When the Loop Goes Sideways: 3 Signs You’re Breaking the System
Now, like any powerful tool—a chainsaw, a sports car, a Twitter account—it’s entirely possible to use this loop in incredibly stupid ways. The goal is to be brutally effective, not just brutally busy. Watch out for these failure modes:
Loop Fatigue (Mistaking Motion for Progress):
This is when you become addicted to the cycle itself. You’re constantly tinkering, testing, and refining, but you never zoom out to ask, “Am I solving the right problem?” You’re so focused on forging a “better weapon” that you don’t realize you’re in the wrong war entirely. You’re iterating on the font color of your decorative soap app instead of questioning if anyone wants to catalog soap.
Micro-Pivot Hell (Overreacting to Noise):
This is the opposite of confirmation bias, and it’s just as dangerous. You treat every single data point as a divine commandment. One person dislikes your landing page, so you redesign the whole thing. Ten people open your email but only two click, so you scrap your entire marketing strategy. You’re forgetting that most feedback is noise, not signal.
Analysis Paralysis, Reinvented (Perfecting the Map):
This happens when your “Frame” step becomes its own Ivory Tower. Your “testable question” balloons into a 50-page research project before you’ve taken a single step. Remember: the goal is to create a small collision with reality, not to write a doctoral thesis before you’ve even left the lab.
So what’s the big takeaway here?
Is this the part where I sell you the 7 Secrets of Flawless Rationality for just $99.95? The part where I reveal the one weird trick, discovered by a Silicon Valley guru on a silent ayahuasca retreat, to finally debug the screaming King Joffrey toddler that lives in your skull?
No. Because that’s a lie.
That’s the kind of garbage peddled by the same people who think you can solve systemic inequality by just having a more positive mindset. Anyone selling you a cure for the human condition is a con artist, and you should take their wallet.
The Optimized Primate framework doesn’t fix the hardware. The hardware is a glitchy and magnificent mess. This isn’t a brain transplant. It’s a better user manual.
So maybe, think of it less like forging a legendary weapon and more like brushing your teeth.
It’s not glamorous. It’s a boring, repetitive, and absolutely non-negotiable piece of mental hygiene. You do it because you know what happens if you don’t: everything slowly, painfully rots.
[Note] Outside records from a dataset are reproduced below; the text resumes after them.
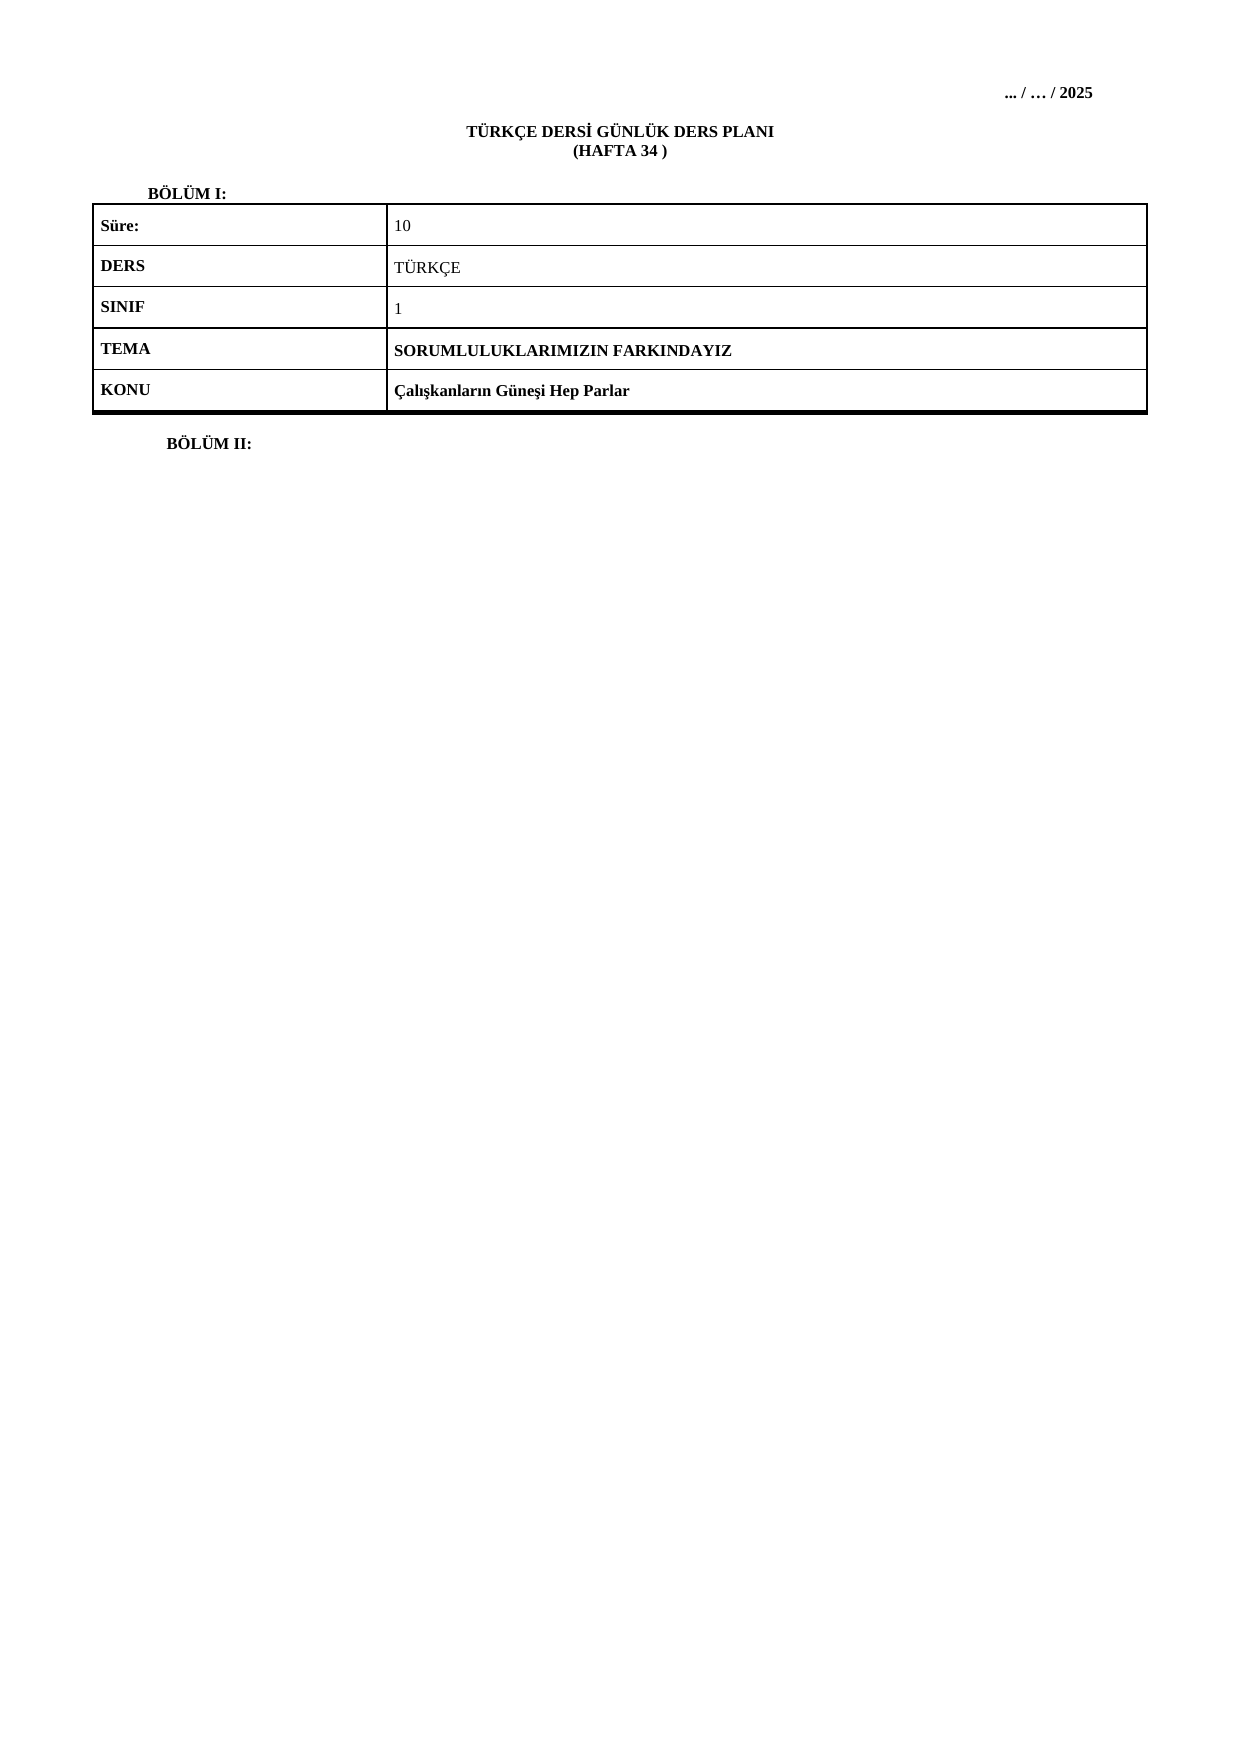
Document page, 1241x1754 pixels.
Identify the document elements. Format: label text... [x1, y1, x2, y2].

table_cell TEMA [94, 329, 386, 368]
table_cell SORUMLULUKLARIMIZIN FARKINDAYIZ [388, 329, 1146, 368]
table_cell SINIF [94, 287, 386, 327]
text BÖLÜM II: [148, 434, 1093, 453]
table_header 10 [388, 205, 1146, 244]
text (HAFTA 34 ) [148, 141, 1093, 160]
table_cell KONU [94, 370, 386, 410]
text BÖLÜM I: [148, 184, 1093, 203]
table_cell DERS [94, 246, 386, 286]
table_cell Çalışkanların Güneşi Hep Parlar [388, 370, 1146, 410]
table_cell 1 [388, 287, 1146, 327]
table_header Süre: [94, 205, 386, 244]
table_cell TÜRKÇE [388, 246, 1146, 286]
text TÜRKÇE DERSİ GÜNLÜK DERS PLANI [148, 122, 1093, 141]
text ... / … / 2025 [148, 83, 1093, 102]
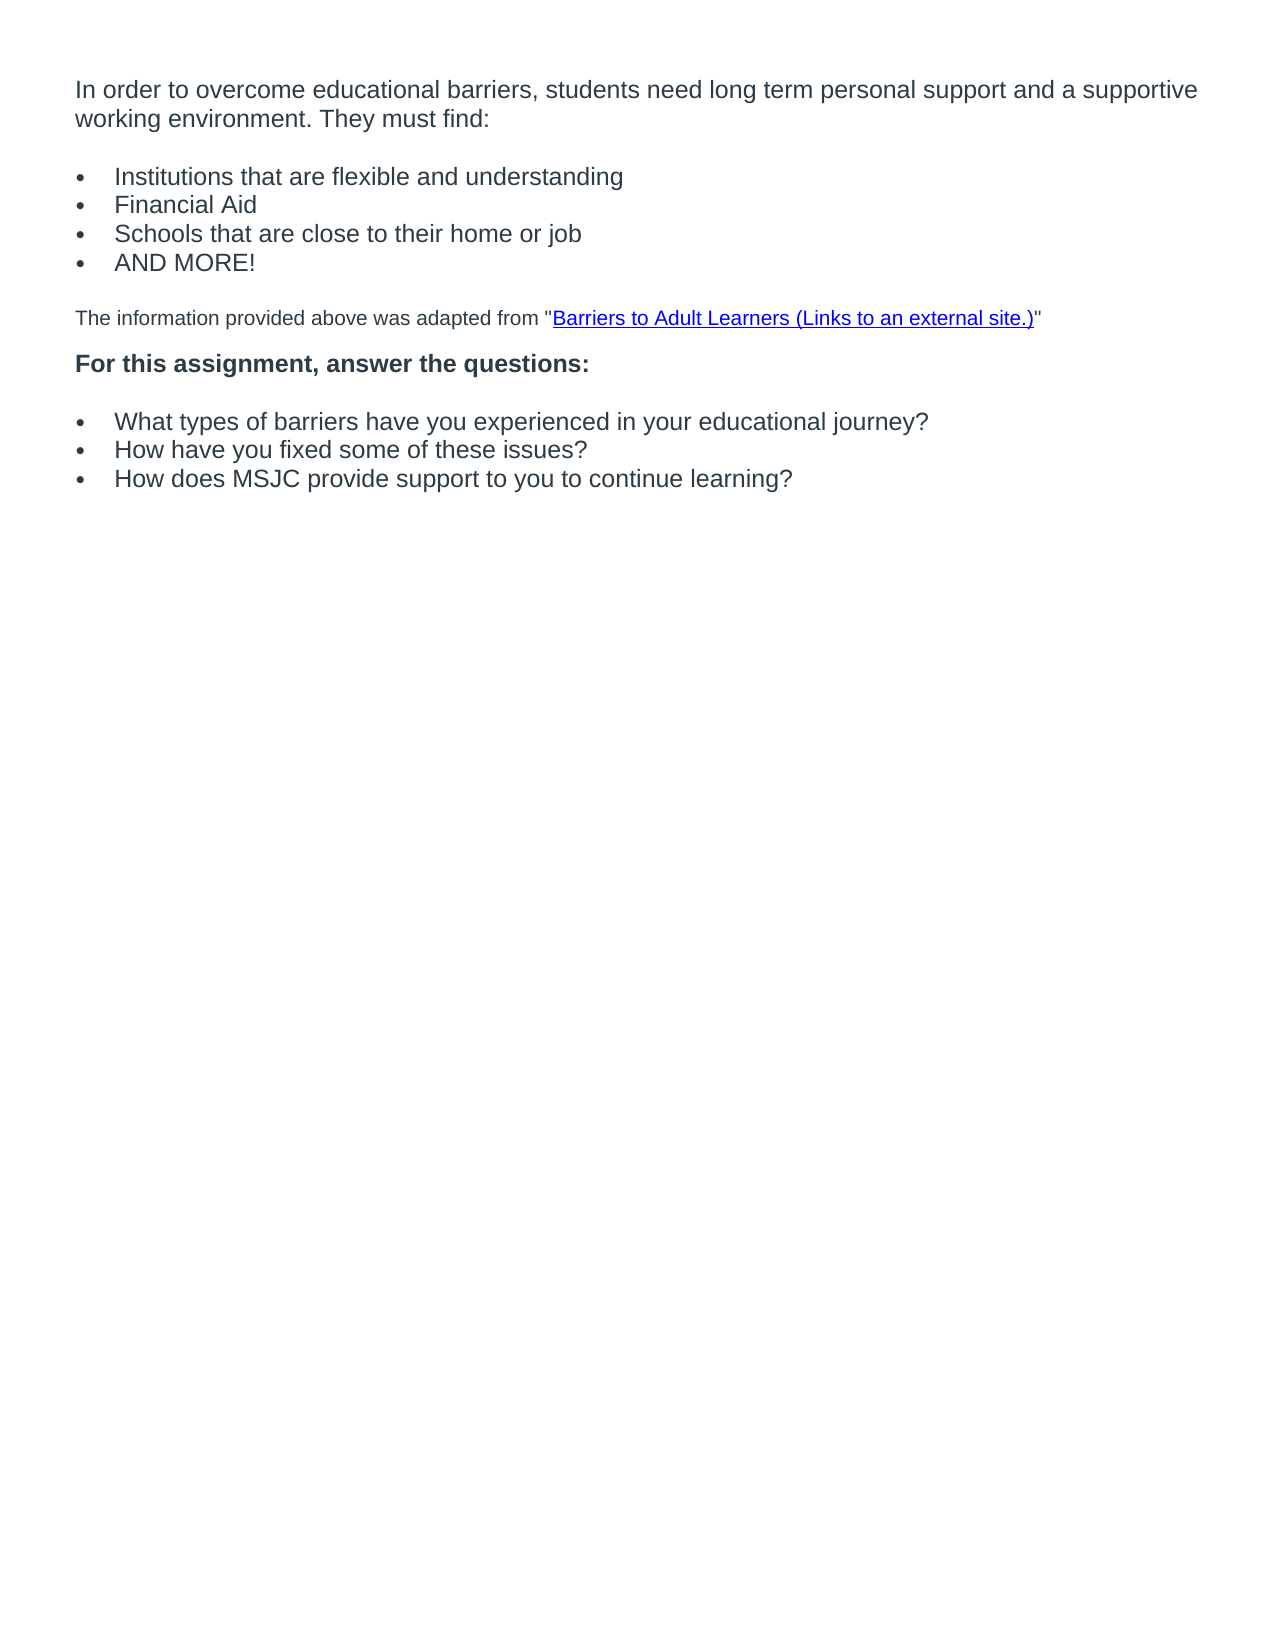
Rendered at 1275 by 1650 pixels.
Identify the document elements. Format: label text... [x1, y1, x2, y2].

list AND MORE! [77, 248, 1200, 277]
list Institutions that are flexible and understanding [77, 162, 1200, 190]
list What types of barriers have you experienced in your educational journey? [77, 406, 1200, 435]
list How does MSJC provide support to you to continue learning? [77, 464, 1200, 493]
text The information provided above was adapted from "Barriers to Adult Learners (Links to an external site.)" [75, 306, 1200, 330]
list Financial Aid [77, 190, 1200, 219]
text For this assignment, answer the questions: [75, 348, 1200, 377]
text In order to overcome educational barriers, students need long term personal support and a supportive working environment. They must find: [75, 75, 1200, 132]
list How have you fixed some of these issues? [77, 435, 1200, 464]
list Schools that are close to their home or job [77, 219, 1200, 248]
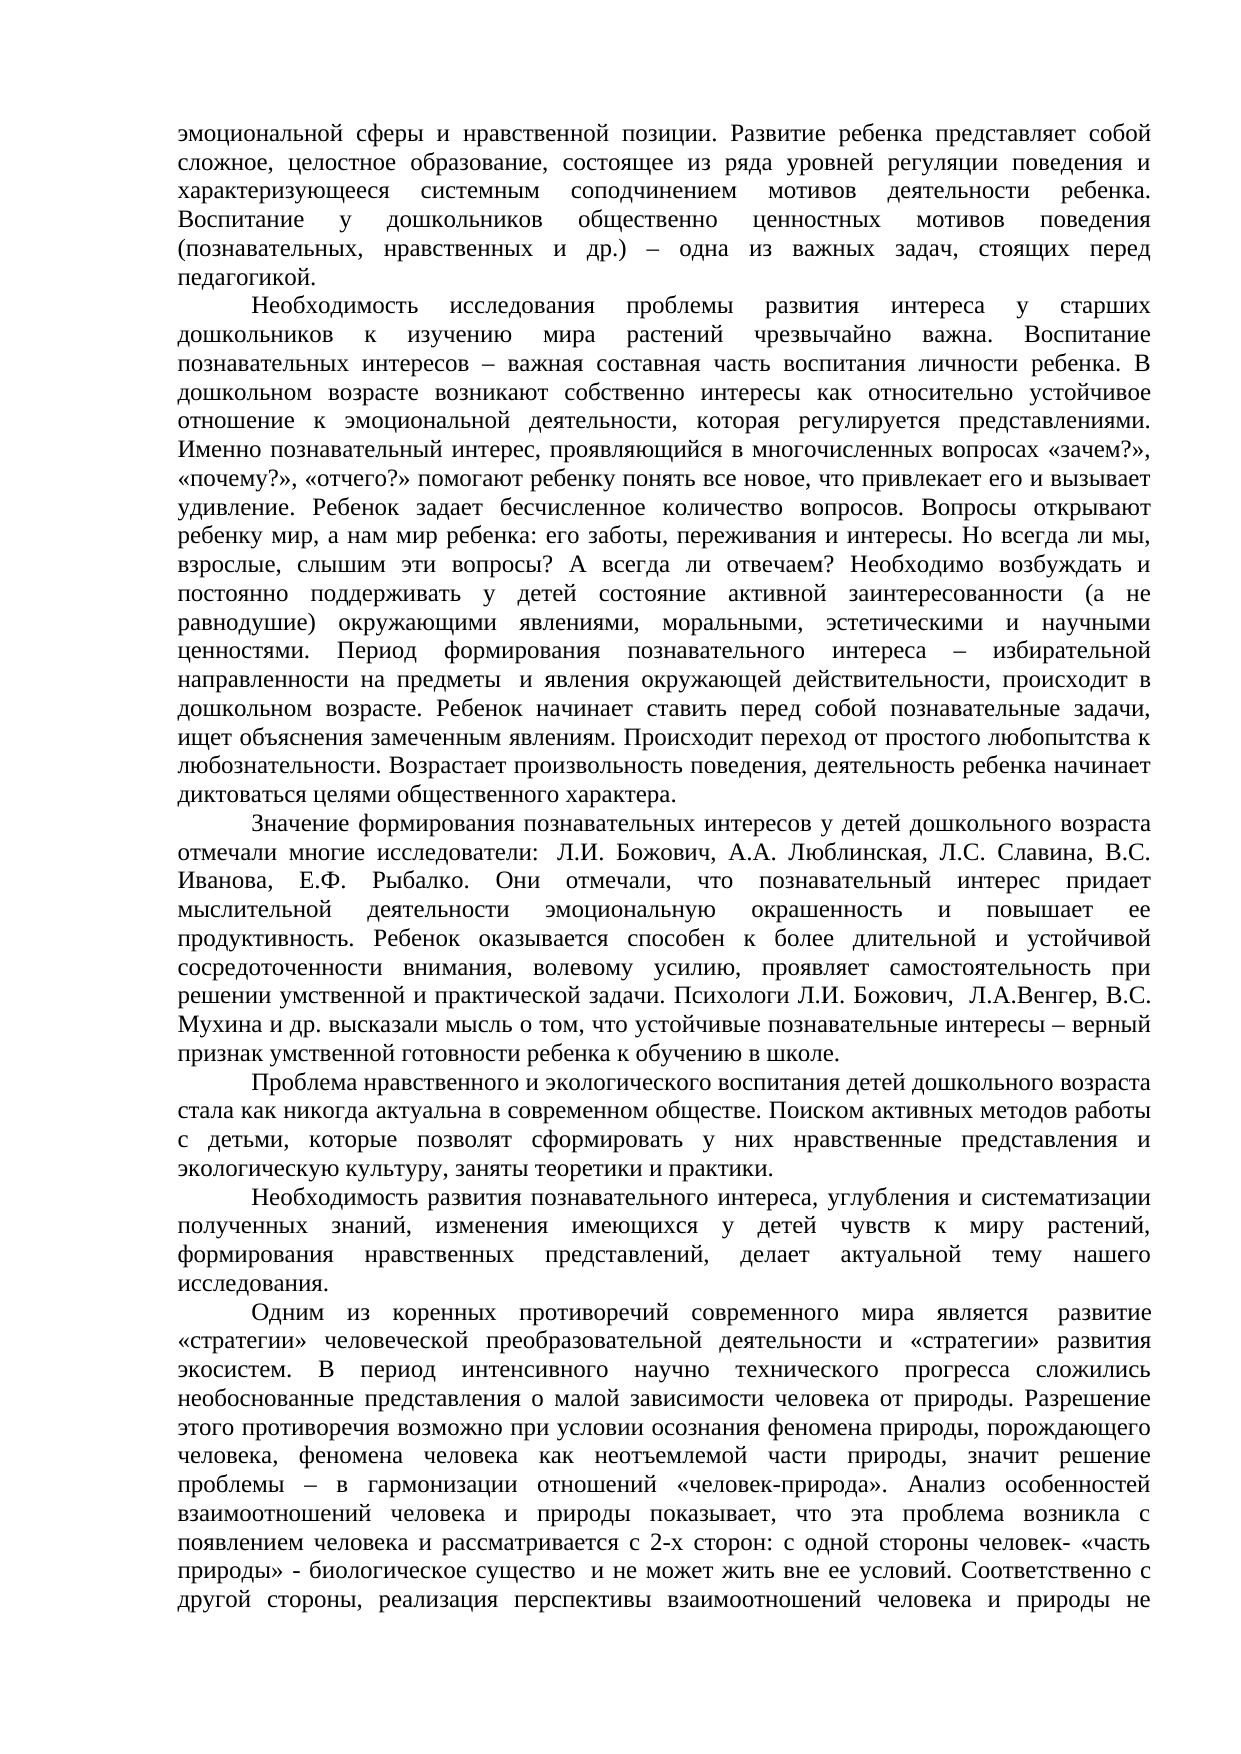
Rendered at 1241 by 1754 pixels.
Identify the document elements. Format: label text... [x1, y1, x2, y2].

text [177, 118, 1152, 291]
text Необходимость исследования проблемы развития интереса у старших дошкольников к изучению мира растений чрезвычайно важна. Воспитание познавательных интересов – важная составная часть воспитания личности ребенка. В дошкольном возрасте возникают собственно интересы как относительно устойчивое отношение к эмоциональной деятельности, которая регулируется представлениями. Именно познавательный интерес, проявляющийся в многочисленных вопросах «зачем?», «почему?», «отчего?» помогают ребенку понять все новое, что привлекает его и вызывает удивление. Ребенок задает бесчисленное количество вопросов. Вопросы открывают ребенку мир, а нам мир ребенка: его заботы, переживания и интересы. Но всегда ли мы, взрослые, слышим эти вопросы? А всегда ли отвечаем? Необходимо возбуждать и постоянно поддерживать у детей состояние активной заинтересованности (а не равнодушие) окружающими явлениями, моральными, эстетическими и научными ценностями. Период формирования познавательного интереса – избирательной направленности на предметы и явления окружающей действительности, происходит в дошкольном возрасте. Ребенок начинает ставить перед собой познавательные задачи, ищет объяснения замеченным явлениям. Происходит переход от простого любопытства к любознательности. Возрастает произвольность поведения, деятельность ребенка начинает диктоваться целями общественного характера. [177, 291, 1152, 808]
text Значение формирования познавательных интересов у детей дошкольного возраста отмечали многие исследователи: Л.И. Божович, А.А. Люблинская, Л.С. Славина, В.С. Иванова, Е.Ф. Рыбалко. Они отмечали, что познавательный интерес придает мыслительной деятельности эмоциональную окрашенность и повышает ее продуктивность. Ребенок оказывается способен к более длительной и устойчивой сосредоточенности внимания, волевому усилию, проявляет самостоятельность при решении умственной и практической задачи. Психологи Л.И. Божович, Л.А.Венгер, В.С. Мухина и др. высказали мысль о том, что устойчивые познавательные интересы – верный признак умственной готовности ребенка к обучению в школе. [177, 808, 1152, 1067]
text Проблема нравственного и экологического воспитания детей дошкольного возраста стала как никогда актуальна в современном обществе. Поиском активных методов работы с детьми, которые позволят сформировать у них нравственные представления и экологическую культуру, заняты теоретики и практики. [177, 1067, 1152, 1182]
text Необходимость развития познавательного интереса, углубления и систематизации полученных знаний, изменения имеющихся у детей чувств к миру растений, формирования нравственных представлений, делает актуальной тему нашего исследования. [177, 1182, 1152, 1297]
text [177, 1297, 1152, 1613]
So how often do you run the loop?
It’s not a rigid schedule; it’s a set of simple rules of engagement:
When the stakes are high, loop more. Don’t just “trust your gut” on the big decisions. The bigger the bet, the more you test.
When you’re stuck, loop faster. If you’re paralyzed, your loops are too big. Shrink them. Run smaller, quicker experiments to break the inertia.
When feedback shatters your beliefs, slow down. That’s not noise; that’s the signal you’ve been hunting for. Zoom in. Interrogate the wreckage.
Because right now, the world is absolutely full of people with rotten thinking, and unfortunately, many of them are in charge of very, very important things.
So stop chasing the myth of the lone genius. Stop drowning in the corporate ball pit. The real work is the boring, endless, and essential loop. Ask the question. Run the tiny experiment. Look at the result without lying to yourself. And then tweak the question.
Because the goal isn’t to “win” by having one brilliant, flawless idea. The goal is to keep playing the infinite game a little smarter each time. It’s not about being the smartest primate in the room. It’s about being the most adaptable one who consistently flosses.
And in a world of intellectual decay, that is a revolutionary act.